Matt didn’t use the word evil lightly. He couldn’t remember a time when he thought one of the criminals he pursued was evil. Some came close. But this woman seemed to take pleasure in setting up these deadly games—for the newlywed couples, for him
and Kara, for Lily and her son. He could still hear her gleeful voice coming out of the tinny speakers at the warehouse.
A game. That’s exactly what this was to her. And if someone got hurt or died, they’d lose and she’d move on to another game.
This damn basement was a trap—a cage for the child, cameras to keep the mother in line, a cloned phone to prevent her from
seeking help.
He breathed in, breathed out. Focused his attention on the task in front of him. Worried that no matter what he did, it would
be game over for all of them.
The wires went from the phone to the safety cap, which wasn’t completely attached. Between the base of the cap, where it could
be securely attached over the valve, and the valve itself, was a chunk of white putty the size of a golf ball. The wires went
into the putty.
Carefully, Matt reached out and with his pinky pressed gently on the putty. It had the clay-like consistency of C-4.
Where the fuck did this woman get C-4?
Then Matt remembered what Kara had told him about the elevator—that she’d heard a bang and spark when she pushed on the door and the elevator fell. It could have been rigged with C-4, and the electricity in the lighting plus Kara pushing on the door could have set it off.
It almost didn’t matter what type of gas was in the canister—something as benign as oxygen could create a fireball that would
kill or severely injure whoever was in the basement. But Matt didn’t think this lone device could take down the house.
Unless there were more like it that Lily hadn’t found.
“Matt?” Nathan said, cautious.
Did he ask Lily for permission to pull the wires? He was 99 percent certain that once the wires were removed, the bomb would
be inert.
Lily wouldn’t do it, Matt was certain. Even a tiny risk to her son was too great. But if Garrett’s partner decided at this
moment to look at her camera, she would see that Matt was here. She might set it off, killing him and Nathan.
“Nathan, I need you to trust me,” Matt said. He forced himself to remain calm, even as his heart raced.
“Okay.”
Matt walked over to the mattress and leaned it up against the cage, a weak buffer between Nathan and the bomb. “Sit down in
the far corner, behind the mattress.

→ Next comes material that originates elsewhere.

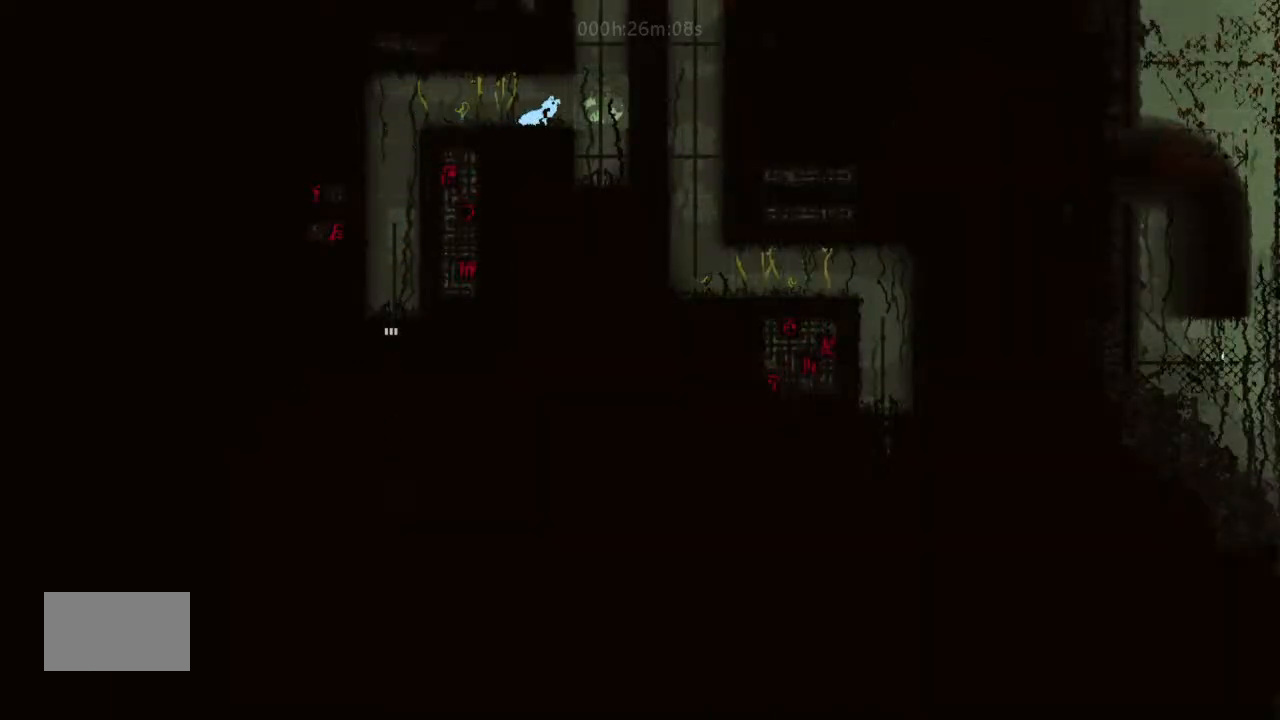
{"keys": ["up"], "events": [[133, "j", "down"], [200, "up", "down"], [367, "right", "up"], [400, "j", "up"]]}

I can disable it.”
“The gas?”
“It’s not the gas you have to worry about. It’s a bomb. Even if the gas ignites, it’ll be short-lived. I don’t know what type
of gas, so the fumes might be dangerous, but it’s the fireball that is our main concern. If it goes off, this should protect
you.” Matt hoped.
“Okay,” he said. He didn’t ask for his mom, or for her permission. Maybe he knew, like Matt, that Lily would never agree to
this.
“What happened?” Matt asked as he adjusted the mattress to better protect Nathan should something go wrong. “How did the woman
get you here?”
“She came to the house. Said her car broke down, asked if she could wait on our porch until the tow truck came. My mom invited her in. And then she took out a gun.”
“You saw her?”
“She had on this big floppy hat and sunglasses, at least when she was talking to my mom.”
“But?”
“I saw her put them on, before she came to the door.”
“You saw her. You can describe her.”
“Yeah. That’s not good, is it? In the movies, if you see the bad guy, they kill you.”
“No one is killing you or your mother,” Matt said. He pushed at the mattress; it was as secure as he could make it. Then he
walked back to the device.
Matt counted the wires. Six. He couldn’t see if there was a mechanism that might detonate it if he bumped or moved it, so
he grasped the first wire as close to the C-4 as possible and pulled it out.